■ **LIST OF TASKS**:
• A. How many lines of the listing contain the string "kern"? Give only the number.
• B. Can you pick up the essay on Christians and Trump's tweets after its final sentence and carry it forward?

■ **PAGE EXCERPT**:
Why Christians Should Love Trump’s Tweets

Seaborn Hall, 7/08/17

Michael Brown’s recent Don’t Sell Your Soul In Defense Of President Trump argues that Americans should not “sacrifice their ethics” or demean their faith in defense of Trump’s recent tweets. Mika and Morning Joe of MSNBC fame, in a culmination to consistent lowbrow and voracious attacks on the President, recently claimed that he is not mentally or emotionally fit for office. Trump responded with his own attack. According to Brown, Christians who come to the defense of Trump “tarnish” their witness and “discredit” themselves. They should be “ashamed of his Twitter attacks.” They should “find these tweets embarrassing.”

Well, I don’t. Usually I respect and appreciate what Brown has to say, but here he completely misses the point. First of all, I think we can all agree that President Trump should omit any variants of the term “blood” from all future tweets. But, the issue is not whether we should show ‘blind allegiance’ to President Trump – we should not – or whether we should be trying to coach the President on the language of his tweets/responses to those in the liberal media. We should really leave that to him as well – he has proved by his election win that he understands how to combat dark forces. Part of Brown’s argument is that “when he [Trump] does this he ultimately hurts himself.” But that is not only not the issue, it is a misinterpretation of the media parries.

A more recent Brown essay, The Tweeting President: Madman Or Master Manipulator?, compares the possible positive and negatives of Trump’s tweets, generalizing on one point that, “Trump can do no wrong in the eyes of his most devoted followers.” And perhaps it is true about his most devoted followers, or perhaps not. But overall, in the eyes of many of his Christian supporters it is not true.

According to Brown his main point in writing is not Trump’s behavior, but Christian affirmation of it. But the two come together within the radical change that has occurred in political culture over the last two decades or so and the best way to fight that change. The real issues are understanding Trump, understanding the playing field, and, as Christians or others who might mis-understand, understanding appropriate strategy and responses on that field. Newt Gingrich has recently addressed the first, I will focus here on the later two.

The New Reality: The Playing Field Is A Battlefield

First, I would like to point out that affirmation of Trump’s tweets is not necessarily the same as affirming the same type of behavior in an intimate personal setting. Trump is the President. Anything he does becomes ‘Presidential’ by definition and should be interpreted on a national scale. This means an apparent personal attack is not just a personal attack, it becomes something bigger. The question is, “What?”

Depending on perspective, most aware Americans understand that the political state of the nation is somewhere between a culture war (Bill O’Reilly) and a civil war (Dennis Prager). Brown’s perspective, whether he realizes it or not, denies the reality that we are in a real – if yet, largely non-violent – war, in America (an argument for another time). He equates, for example, conservative attacks on Hilary or Obama with liberal attacks on Trump, asking how the reader would feel if Trump had “gone after Rush Limbaugh and Laura Ingraham” in the same way, and if he would be defending him then.

■ **RECORDED INFORMATION**:

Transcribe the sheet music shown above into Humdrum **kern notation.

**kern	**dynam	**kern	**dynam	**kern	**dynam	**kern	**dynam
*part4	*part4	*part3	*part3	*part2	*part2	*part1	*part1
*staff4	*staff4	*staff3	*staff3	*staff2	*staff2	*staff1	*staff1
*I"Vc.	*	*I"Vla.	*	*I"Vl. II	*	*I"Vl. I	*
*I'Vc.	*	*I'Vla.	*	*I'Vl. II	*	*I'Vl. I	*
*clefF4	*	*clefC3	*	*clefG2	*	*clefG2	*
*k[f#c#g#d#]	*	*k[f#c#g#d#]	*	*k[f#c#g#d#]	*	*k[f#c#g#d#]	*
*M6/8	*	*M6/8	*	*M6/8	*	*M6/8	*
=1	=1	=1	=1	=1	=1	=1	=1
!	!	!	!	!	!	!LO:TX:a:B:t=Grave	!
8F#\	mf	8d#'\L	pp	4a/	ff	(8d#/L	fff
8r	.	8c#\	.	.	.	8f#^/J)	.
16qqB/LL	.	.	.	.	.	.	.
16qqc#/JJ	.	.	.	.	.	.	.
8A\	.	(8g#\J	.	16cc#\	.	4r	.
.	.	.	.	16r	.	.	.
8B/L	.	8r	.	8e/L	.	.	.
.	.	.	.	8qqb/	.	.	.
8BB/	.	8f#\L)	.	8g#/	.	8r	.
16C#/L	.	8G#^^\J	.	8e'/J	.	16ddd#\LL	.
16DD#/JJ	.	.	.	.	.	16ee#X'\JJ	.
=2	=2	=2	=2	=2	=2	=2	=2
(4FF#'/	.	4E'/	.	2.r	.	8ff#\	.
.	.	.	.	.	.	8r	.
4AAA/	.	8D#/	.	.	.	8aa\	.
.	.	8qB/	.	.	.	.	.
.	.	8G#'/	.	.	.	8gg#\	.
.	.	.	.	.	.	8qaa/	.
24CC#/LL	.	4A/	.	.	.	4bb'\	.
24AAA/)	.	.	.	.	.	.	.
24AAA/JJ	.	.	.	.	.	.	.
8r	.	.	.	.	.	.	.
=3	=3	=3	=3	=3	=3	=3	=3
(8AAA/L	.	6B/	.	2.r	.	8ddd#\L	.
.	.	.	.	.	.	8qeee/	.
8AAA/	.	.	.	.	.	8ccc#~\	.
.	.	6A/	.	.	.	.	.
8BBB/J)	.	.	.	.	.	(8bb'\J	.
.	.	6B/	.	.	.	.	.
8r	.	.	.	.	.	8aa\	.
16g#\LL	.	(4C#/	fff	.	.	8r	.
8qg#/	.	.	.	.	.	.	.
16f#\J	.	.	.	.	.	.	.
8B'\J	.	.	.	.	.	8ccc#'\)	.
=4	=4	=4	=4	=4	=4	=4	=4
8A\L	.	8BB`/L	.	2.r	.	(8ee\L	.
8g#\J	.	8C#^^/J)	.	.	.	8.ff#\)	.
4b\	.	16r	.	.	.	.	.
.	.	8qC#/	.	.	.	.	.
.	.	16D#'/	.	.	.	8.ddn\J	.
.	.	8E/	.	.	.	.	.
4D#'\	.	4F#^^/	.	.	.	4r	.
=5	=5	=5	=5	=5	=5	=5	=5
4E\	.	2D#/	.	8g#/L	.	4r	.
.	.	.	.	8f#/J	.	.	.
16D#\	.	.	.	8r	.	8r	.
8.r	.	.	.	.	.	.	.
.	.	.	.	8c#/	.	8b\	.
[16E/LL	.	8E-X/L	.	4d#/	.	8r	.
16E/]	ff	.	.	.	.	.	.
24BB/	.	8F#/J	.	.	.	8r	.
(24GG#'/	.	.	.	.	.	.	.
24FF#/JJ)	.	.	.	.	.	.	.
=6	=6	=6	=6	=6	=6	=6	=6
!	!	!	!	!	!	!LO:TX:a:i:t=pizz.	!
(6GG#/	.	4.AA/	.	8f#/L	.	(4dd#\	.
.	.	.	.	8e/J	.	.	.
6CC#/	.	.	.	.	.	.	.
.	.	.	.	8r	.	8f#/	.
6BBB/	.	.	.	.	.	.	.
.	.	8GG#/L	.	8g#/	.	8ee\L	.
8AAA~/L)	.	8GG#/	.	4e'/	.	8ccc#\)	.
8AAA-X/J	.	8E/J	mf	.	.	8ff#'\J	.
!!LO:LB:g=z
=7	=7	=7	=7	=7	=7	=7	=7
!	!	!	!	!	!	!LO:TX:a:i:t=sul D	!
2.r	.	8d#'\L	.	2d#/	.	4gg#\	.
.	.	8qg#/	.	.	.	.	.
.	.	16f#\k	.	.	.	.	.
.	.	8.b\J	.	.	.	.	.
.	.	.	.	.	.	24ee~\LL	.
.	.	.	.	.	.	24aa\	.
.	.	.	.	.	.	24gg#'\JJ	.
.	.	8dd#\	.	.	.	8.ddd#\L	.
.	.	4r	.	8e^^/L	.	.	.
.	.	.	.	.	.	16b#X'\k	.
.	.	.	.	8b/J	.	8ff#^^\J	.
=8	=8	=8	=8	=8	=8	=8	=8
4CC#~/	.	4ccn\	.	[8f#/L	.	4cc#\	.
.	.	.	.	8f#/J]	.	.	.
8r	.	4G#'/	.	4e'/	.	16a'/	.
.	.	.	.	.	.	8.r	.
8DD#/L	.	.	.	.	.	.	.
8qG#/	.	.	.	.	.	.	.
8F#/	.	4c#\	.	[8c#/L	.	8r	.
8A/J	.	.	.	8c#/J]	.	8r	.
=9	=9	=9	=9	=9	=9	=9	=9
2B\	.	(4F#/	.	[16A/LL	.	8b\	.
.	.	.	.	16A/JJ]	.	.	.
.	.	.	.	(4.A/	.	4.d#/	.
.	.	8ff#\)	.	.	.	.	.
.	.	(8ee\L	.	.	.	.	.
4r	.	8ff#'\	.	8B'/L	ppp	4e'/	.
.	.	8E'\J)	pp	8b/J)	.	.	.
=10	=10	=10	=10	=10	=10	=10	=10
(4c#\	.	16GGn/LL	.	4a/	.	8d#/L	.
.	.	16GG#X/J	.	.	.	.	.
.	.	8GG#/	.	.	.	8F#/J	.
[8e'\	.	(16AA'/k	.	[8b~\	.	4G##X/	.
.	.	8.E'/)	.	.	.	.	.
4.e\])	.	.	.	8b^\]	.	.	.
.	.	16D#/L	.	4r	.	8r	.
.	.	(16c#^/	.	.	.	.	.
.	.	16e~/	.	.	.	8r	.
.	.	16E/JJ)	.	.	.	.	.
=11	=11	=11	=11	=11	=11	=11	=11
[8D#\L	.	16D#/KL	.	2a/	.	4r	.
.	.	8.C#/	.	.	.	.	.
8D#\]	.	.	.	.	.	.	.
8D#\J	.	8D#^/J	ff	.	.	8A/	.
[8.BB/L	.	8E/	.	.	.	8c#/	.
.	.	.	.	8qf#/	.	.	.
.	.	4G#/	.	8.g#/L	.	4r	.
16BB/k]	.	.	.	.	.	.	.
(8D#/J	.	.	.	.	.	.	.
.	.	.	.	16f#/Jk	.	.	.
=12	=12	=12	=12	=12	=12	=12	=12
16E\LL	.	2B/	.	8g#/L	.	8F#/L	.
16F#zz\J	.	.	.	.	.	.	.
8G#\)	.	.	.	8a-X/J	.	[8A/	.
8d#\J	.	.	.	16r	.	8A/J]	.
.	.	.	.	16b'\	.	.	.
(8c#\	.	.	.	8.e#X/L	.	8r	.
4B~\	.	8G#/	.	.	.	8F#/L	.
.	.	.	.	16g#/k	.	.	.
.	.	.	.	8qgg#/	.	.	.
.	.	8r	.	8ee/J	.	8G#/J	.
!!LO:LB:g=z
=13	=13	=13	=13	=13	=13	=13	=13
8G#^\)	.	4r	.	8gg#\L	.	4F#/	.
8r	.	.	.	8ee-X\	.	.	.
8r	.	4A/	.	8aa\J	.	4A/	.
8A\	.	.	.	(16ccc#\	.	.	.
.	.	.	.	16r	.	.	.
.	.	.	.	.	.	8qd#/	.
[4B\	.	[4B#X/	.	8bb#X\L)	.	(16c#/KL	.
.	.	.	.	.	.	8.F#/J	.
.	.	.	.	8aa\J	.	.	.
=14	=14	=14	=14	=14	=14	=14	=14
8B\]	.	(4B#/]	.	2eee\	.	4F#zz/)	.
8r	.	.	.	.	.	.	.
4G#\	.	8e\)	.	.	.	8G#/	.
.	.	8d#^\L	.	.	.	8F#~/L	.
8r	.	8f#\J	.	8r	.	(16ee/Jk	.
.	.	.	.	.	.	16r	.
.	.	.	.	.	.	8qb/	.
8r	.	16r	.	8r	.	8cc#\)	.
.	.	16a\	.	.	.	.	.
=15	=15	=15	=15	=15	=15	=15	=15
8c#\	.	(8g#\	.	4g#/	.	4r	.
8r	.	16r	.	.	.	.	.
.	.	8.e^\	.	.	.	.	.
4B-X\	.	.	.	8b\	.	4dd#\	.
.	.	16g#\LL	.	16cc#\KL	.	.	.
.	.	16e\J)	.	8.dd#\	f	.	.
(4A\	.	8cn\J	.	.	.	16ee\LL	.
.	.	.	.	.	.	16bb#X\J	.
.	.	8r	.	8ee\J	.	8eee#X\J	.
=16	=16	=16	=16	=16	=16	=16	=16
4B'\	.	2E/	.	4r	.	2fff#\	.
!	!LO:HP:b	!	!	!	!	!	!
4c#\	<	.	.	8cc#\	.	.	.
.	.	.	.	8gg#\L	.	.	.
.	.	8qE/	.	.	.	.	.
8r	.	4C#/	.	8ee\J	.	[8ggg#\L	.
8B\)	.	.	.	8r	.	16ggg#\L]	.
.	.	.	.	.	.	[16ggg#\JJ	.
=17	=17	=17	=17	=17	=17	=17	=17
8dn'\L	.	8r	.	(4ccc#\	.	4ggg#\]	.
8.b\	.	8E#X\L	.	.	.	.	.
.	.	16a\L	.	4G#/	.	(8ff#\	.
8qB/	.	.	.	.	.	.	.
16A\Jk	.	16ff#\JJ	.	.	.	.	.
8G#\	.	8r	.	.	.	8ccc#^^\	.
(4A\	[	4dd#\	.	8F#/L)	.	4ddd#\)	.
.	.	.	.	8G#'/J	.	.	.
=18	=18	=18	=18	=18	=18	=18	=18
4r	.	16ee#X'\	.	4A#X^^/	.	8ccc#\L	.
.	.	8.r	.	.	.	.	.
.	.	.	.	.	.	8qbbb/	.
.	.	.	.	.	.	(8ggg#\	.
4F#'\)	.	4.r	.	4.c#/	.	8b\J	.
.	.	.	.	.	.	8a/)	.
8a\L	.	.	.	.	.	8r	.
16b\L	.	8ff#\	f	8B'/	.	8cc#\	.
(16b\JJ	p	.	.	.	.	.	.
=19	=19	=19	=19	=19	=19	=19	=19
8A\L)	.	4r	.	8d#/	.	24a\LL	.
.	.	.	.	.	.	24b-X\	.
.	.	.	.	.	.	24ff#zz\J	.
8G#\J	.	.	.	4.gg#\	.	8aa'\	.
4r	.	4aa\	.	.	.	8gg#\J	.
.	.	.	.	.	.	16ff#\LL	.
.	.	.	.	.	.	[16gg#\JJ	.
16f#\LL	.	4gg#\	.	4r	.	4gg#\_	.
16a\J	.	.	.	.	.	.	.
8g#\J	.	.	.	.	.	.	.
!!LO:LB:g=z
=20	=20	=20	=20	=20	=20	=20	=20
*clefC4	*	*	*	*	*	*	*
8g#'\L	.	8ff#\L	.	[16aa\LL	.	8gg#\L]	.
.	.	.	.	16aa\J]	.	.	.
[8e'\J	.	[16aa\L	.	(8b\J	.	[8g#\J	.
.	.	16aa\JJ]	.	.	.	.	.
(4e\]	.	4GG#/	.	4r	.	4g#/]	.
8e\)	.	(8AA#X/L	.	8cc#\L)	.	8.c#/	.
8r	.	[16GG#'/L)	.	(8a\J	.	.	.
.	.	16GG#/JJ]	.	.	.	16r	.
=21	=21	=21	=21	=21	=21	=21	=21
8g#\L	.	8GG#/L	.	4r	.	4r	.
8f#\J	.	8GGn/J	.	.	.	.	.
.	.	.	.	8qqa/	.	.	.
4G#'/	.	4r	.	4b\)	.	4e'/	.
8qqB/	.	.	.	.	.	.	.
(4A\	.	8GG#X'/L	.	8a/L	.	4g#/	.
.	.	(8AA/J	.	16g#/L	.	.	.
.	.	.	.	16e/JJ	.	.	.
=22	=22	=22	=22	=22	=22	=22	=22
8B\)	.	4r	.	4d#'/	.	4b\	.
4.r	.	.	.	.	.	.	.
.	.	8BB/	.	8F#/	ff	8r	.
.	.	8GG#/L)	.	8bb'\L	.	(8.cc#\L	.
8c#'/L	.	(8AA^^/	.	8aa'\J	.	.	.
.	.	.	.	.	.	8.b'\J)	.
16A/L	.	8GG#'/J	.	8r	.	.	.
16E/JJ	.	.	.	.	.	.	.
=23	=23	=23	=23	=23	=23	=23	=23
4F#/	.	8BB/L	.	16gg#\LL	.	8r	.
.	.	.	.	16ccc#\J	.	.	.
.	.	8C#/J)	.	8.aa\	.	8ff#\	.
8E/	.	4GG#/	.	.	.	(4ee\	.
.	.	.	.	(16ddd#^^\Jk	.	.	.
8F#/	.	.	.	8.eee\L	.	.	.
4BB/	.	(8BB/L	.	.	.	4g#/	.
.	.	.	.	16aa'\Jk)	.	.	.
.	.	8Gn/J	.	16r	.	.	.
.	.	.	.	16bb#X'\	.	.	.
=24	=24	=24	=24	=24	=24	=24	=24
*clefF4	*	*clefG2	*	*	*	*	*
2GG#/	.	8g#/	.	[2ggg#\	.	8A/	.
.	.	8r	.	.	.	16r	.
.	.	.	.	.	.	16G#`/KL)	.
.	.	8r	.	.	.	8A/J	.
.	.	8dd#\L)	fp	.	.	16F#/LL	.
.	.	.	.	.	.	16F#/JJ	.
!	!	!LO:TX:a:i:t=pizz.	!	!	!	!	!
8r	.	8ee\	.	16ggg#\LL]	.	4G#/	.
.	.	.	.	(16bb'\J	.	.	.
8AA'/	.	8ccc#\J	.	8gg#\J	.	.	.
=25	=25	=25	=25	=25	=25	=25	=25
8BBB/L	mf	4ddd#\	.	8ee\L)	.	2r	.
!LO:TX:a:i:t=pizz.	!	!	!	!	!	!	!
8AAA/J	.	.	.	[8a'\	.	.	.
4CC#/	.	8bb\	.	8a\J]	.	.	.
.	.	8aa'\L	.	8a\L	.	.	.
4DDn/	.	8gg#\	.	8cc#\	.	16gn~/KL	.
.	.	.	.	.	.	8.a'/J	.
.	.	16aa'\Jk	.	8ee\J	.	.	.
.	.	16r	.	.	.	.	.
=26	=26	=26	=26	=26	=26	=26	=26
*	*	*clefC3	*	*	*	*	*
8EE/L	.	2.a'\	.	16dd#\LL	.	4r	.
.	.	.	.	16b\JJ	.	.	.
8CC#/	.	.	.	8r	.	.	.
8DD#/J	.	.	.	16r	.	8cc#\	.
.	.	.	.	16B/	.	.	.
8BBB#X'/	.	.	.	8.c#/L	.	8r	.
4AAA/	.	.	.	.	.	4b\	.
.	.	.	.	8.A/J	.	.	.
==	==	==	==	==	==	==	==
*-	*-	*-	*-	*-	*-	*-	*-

■ **TASK RESPONSES**:
• A. 2

• B.
There is no moral equivalence. The quality and quantity of the attacks is different. I don’t remember any conservative host calling for the death or the assassination of either Hilary or Obama or using the consistently vile language of Joe and Mika and a host of others. The liberal media’s attacks on the President and his family are ad hominem, vile, and relentless.

In the same way, when Brown says, “What if it was your son or daughter or spouse or parent that the president was attacking with such language?”, he also misses the point. When the President speaks it rises to the level of national dialogue. By this I mean that his attacks are to an ideology more than they are to a person – even when they appear personal.

We are at war – if not actual and violent, political, cultural, and spiritual – and Trump is wholly engaged in the fight. Trump’s tweets are a weapon in that war. Responses like Brown’s, as sincere and well meaning as they are, do nothing to engage Americans, especially Christians, in the non-spiritual spheres of that fight. They encourage supporters and non-partisans to stand against President Trump at a time that he needs standing with – yes, in prayer, but also in emotional and political support. They encourage the usual church pew passivity.

The single requirement and quality we need from a President in this war is that of a fighter – as others have said, an “alley-fighter.” That’s exactly what Trump is and maybe eventually he will awaken some of the Christians who think they have to be nice all of the time, or that they need a President who speaks nicely.

My point is that traditional and conservative Americans – whether they realize it or not – are in a war with an enemy and they need a leader in that war. David Horowitz, in Big Agenda, defines the Progressive Left’s strategy against America with clarity. Brown’s response, perhaps without his realizing it, discourages a warrior mentality and promotes docile Christian response, as if the President acting within a Christian’s or a tradition’s boundaries of comfort is the issue. It is not.

As Brown says, “I hoped he [Trump] would become more presidential (in the traditional sense of the word) once in office.” When Christian leaders can’t punch out of the paper bag of their own traditions and it leads them to encourage inappropriate niceties in church culture it weakens the nation.

If we are in a war there are different fronts of battle. Michael Brown may be good at fighting on the spiritual front and I’m appreciative of his leadership there. But President Trump knows how to fight on the political, media, and cultural fronts. We currently live in an environment where, almost daily, major media or celebrity voices either literally or subtly call for the President’s assassination. Daily, his character and the character of those around him, including his family, are derided and assassinated.

In response to Trump’s tweet that his use of media is “Modern Day Presidential,” Brown’s retort is, “these tweets are “modern-day presidential” because of our current “modern-day president.”” What Brown fails to get is that the tweets are modern day presidential, not because of the President, but because of the demands of a new culture. We now live in a reality TV show culture. The President’s behavior did not create the reality, it merely understands and responds to the fact that we live in a new reality.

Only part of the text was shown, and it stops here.